What Are Marital Trusts?
Marital trusts are left by the grantor, the person who creates the trust, to his or her surviving spouse. Marital trusts are designed to minimize the taxes paid on the grantor’s postmortem estate and those payable after the spouse’s death. The amount of control the surviving spouse has over the trust assets determines whether you’re dealing with an unlimited marital trust, a marital estate trust, or a qualified terminable interest trust.
Unlimited marital trusts: Giving the surviving spouse free rein
In an unlimited marital trust, the surviving spouse is entitled to as much of the principal as he or she desires and all the net income of the trust. Net income includes interest, dividends, rents, business income, income from other trusts or estates, and state tax refunds, but excludes capital gains, and the expenses paid from income for administering the trust.

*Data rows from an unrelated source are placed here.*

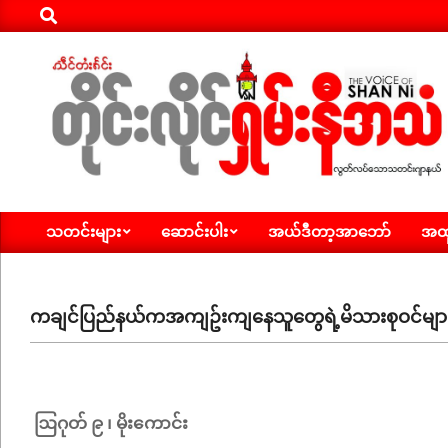
Search
Skip
to
content
ရှမ်း
သတင်းများ
ဆောင်းပါး
အယ်ဒီတာ့အာဘော်
အထူ
နီ
Primary
Navigation
အသံ
Menu
သတင်း
ကချင်ပြည်နယ်ကအကျဥ်းကျနေသူတွေရဲ့မိသားစုဝင်များနည
ဩဂုတ် ၉ ၊ မိုးကောင်း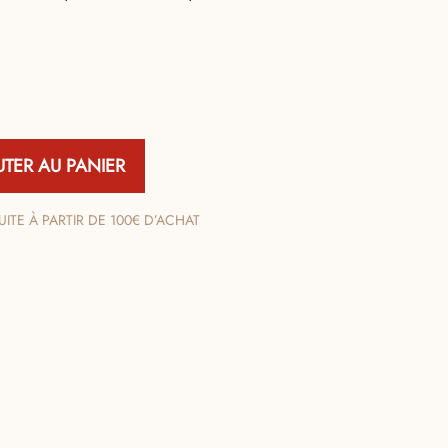
UTER AU PANIER
ITE À PARTIR DE 100€ D’ACHAT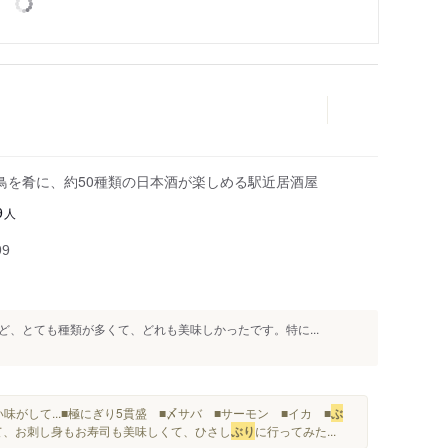
鳥を肴に、約50種類の日本酒が楽しめる駅近居酒屋
人
9
99
、とても種類が多くて、どれも美味しかったです。特に...
がして...■極にぎり5貫盛 ■〆サバ ■サーモン ■イカ ■
ぶ
って、お刺し身もお寿司も美味しくて、ひさし
ぶり
に行ってみた...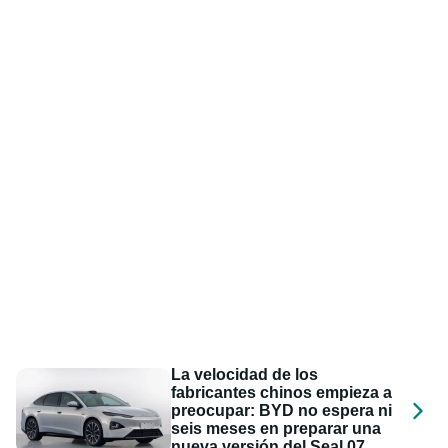
La velocidad de los
fabricantes chinos empieza a
preocupar: BYD no espera ni
seis meses en preparar una
nueva versión del Seal 07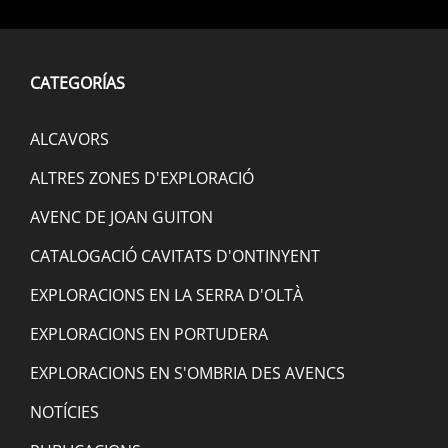
CATEGORÍAS
ALCAVORS
ALTRES ZONES D'EXPLORACIÓ
AVENC DE JOAN GUITON
CATALOGACIÓ CAVITATS D'ONTINYENT
EXPLORACIONS EN LA SERRA D'OLTÀ
EXPLORACIONS EN PORTUDERA
EXPLORACIONS EN S'OMBRIA DES AVENCS
NOTÍCIES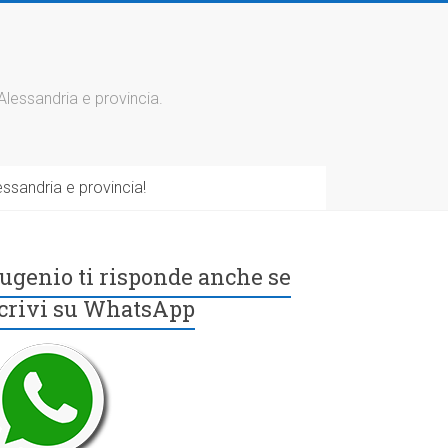
 Alessandria e provincia.
ssandria e provincia!
ugenio ti risponde anche se
crivi su WhatsApp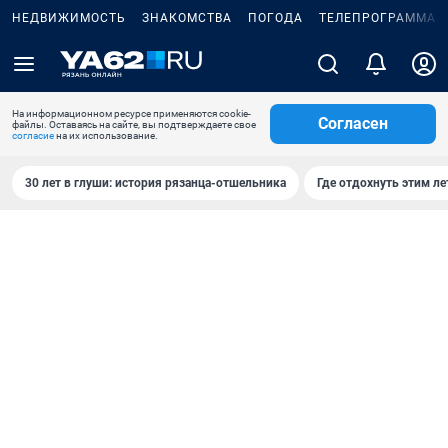
НЕДВИЖИМОСТЬ
ЗНАКОМСТВА
ПОГОДА
ТЕЛЕПРОГРАММА
На информационном ресурсе применяются cookie-
Согласен
файлы. Оставаясь на сайте, вы подтверждаете свое
согласие
на их использование.
30 лет в глуши: история рязанца-отшельника
Где отдохнуть этим л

The power to decide who will be the ultimate owner of the trust property is known as power of appointment. Unlimited marital trusts, sometimes referred to as power of appointment trusts, contain one of two power appointments:
A general power of appointment
The trust beneficiary may name anyone, including himself or herself, at any time during his or her lifetime or upon his or her death, as the recipient of the trust property.
A limited power of appointment
The grantor designates a group of acceptable appointees for the beneficiary to choose from.
The powers of appointment can be exercised in the will of the power holder or in a separate document during his or her lifetime. This trust also contains provisions for distributing the assets if the trust beneficiary, the surviving spouse, fails to exercise the power of appointment.
Marital estate trusts: Where do the assets go?
A marital estate trust may be funded with almost all the grantor’s estate just like the unlimited marital trust. However, the terms of a marital estate trust are typically more restrictive.
The trustee of a marital estate trust may have the discretion to distribute income as well as principal. The surviving spouse, who is also the trust beneficiary, has no say over who will get the assets after his or her own death. Instead, the assets are paid directly into his or her estate where they’re included for estate tax purposes.
Qualified terminable interest trust: Reining in the surviving spouse
In qualified terminable interest trusts (QTIP) the beneficiary is entitled to all the net income but none of the principal. Unlike unlimited marital trusts, where the trust beneficiary designates where the principal goes during his or her lifetime or after his or her death, the grantor of a QTIP trust makes that determination in the trust instrument.
No matter what type of marital trust you’re administering, the value of that trust on the surviving spouse’s date of death is included in his or her estate tax calculations after he or she dies.